** Exercise **
Please copy out the full question about implementing Introselect word for word.

I want to know how this can be achieved. I looked at Wikipedia's explanation of Introselect and that just left me more confused. How can an algorithm switch between QSort and Median-of-Medians?

I found the Introsort paper here: http://citeseerx.ist.psu.edu/viewdoc/download?doi=10.1.1.14.5196&rep=rep1&type=pdf But that says:

In this paper, we concentrate on the sorting problem and return to the selection problem only briefly in a later section.

I've tried to read through the STL itself to understand how nth_element is implemented, but that gets hairy real fast.

Could someone show me pseudo-code for how Introselect is implemented? Or even better, actual C++ code other than the STL of course :)

** Listed records **
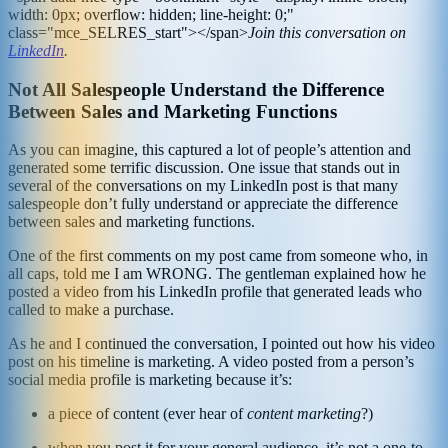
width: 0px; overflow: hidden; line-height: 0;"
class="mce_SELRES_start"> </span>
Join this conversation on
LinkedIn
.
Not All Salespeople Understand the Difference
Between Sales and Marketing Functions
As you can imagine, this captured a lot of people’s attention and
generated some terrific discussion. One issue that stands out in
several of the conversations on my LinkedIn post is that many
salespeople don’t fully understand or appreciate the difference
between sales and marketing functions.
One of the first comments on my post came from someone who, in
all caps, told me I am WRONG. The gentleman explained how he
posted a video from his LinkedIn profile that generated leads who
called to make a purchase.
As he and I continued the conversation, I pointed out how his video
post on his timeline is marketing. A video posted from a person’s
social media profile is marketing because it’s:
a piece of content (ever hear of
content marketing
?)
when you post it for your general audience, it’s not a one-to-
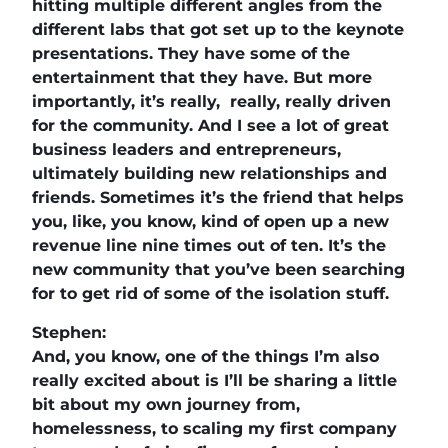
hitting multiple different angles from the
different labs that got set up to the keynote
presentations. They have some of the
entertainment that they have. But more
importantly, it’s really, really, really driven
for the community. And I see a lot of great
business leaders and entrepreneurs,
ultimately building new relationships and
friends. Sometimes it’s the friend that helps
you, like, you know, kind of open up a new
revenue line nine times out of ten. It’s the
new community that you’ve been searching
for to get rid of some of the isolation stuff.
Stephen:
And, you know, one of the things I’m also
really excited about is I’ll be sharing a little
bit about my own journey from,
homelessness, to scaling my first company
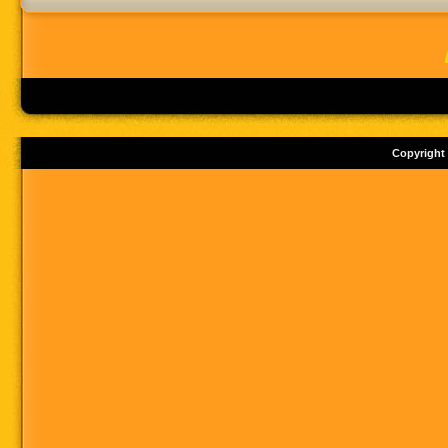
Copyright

* * *

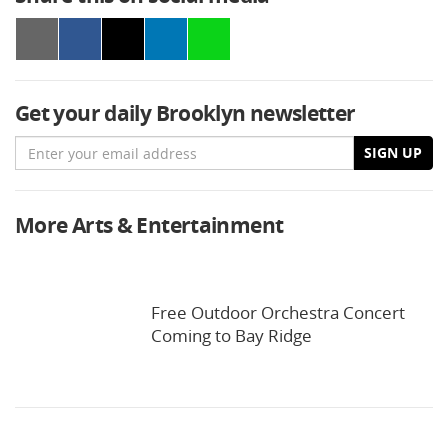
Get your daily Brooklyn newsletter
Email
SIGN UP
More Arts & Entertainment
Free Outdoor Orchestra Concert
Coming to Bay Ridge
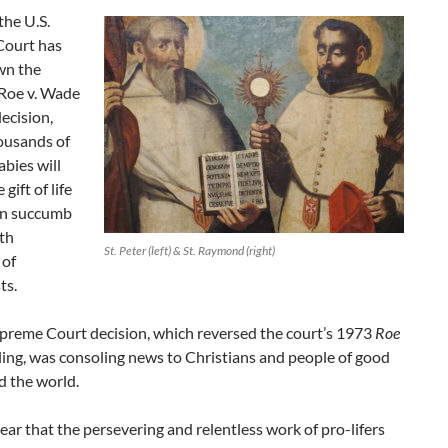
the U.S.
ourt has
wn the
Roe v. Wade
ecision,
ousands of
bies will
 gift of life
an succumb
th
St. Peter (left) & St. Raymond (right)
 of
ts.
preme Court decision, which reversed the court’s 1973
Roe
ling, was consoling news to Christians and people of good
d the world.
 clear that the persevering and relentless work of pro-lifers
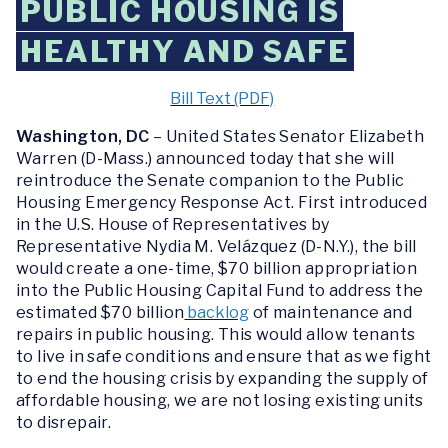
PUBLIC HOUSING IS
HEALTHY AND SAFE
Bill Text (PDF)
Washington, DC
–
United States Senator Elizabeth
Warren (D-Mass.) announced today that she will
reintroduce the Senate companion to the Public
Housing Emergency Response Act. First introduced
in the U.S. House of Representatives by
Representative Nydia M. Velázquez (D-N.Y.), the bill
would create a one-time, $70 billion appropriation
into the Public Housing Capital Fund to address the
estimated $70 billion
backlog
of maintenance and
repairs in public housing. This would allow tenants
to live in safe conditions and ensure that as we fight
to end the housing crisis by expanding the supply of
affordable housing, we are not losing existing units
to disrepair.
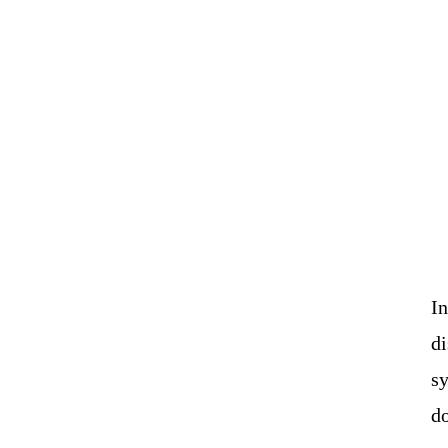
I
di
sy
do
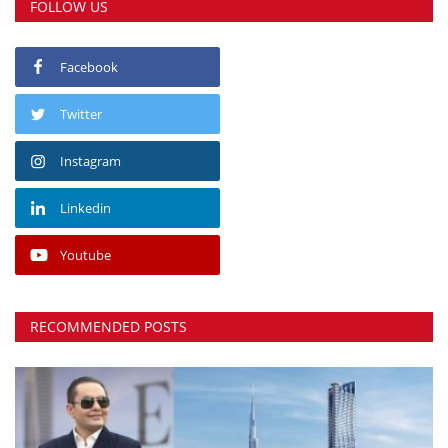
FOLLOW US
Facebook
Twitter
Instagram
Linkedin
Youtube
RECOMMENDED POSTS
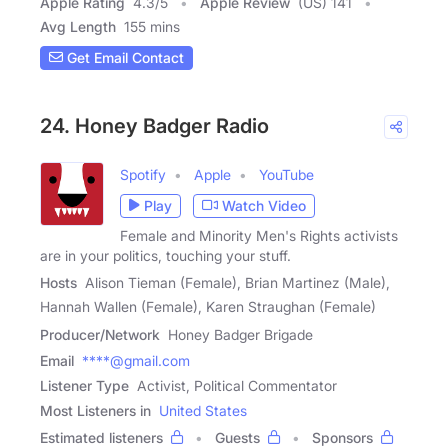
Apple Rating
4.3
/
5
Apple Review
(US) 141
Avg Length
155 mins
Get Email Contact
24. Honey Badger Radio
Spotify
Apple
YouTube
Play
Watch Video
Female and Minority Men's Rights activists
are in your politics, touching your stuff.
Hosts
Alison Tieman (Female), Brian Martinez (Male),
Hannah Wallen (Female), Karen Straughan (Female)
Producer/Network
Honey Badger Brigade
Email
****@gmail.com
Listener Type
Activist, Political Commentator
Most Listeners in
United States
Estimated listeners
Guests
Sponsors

** Output **
I want to know how this can be achieved. I looked at Wikipedia's explanation of Introselect and that just left me more confused. How can an algorithm switch between QSort and Median-of-Medians?

I found the Introsort paper here: http://citeseerx.ist.psu.edu/viewdoc/download?doi=10.1.1.14.5196&rep=rep1&type=pdf But that says:

In this paper, we concentrate on the sorting problem and return to the selection problem only briefly in a later section.

I've tried to read through the STL itself to understand how nth_element is implemented, but that gets hairy real fast.

Could someone show me pseudo-code for how Introselect is implemented? Or even better, actual C++ code other than the STL of course :)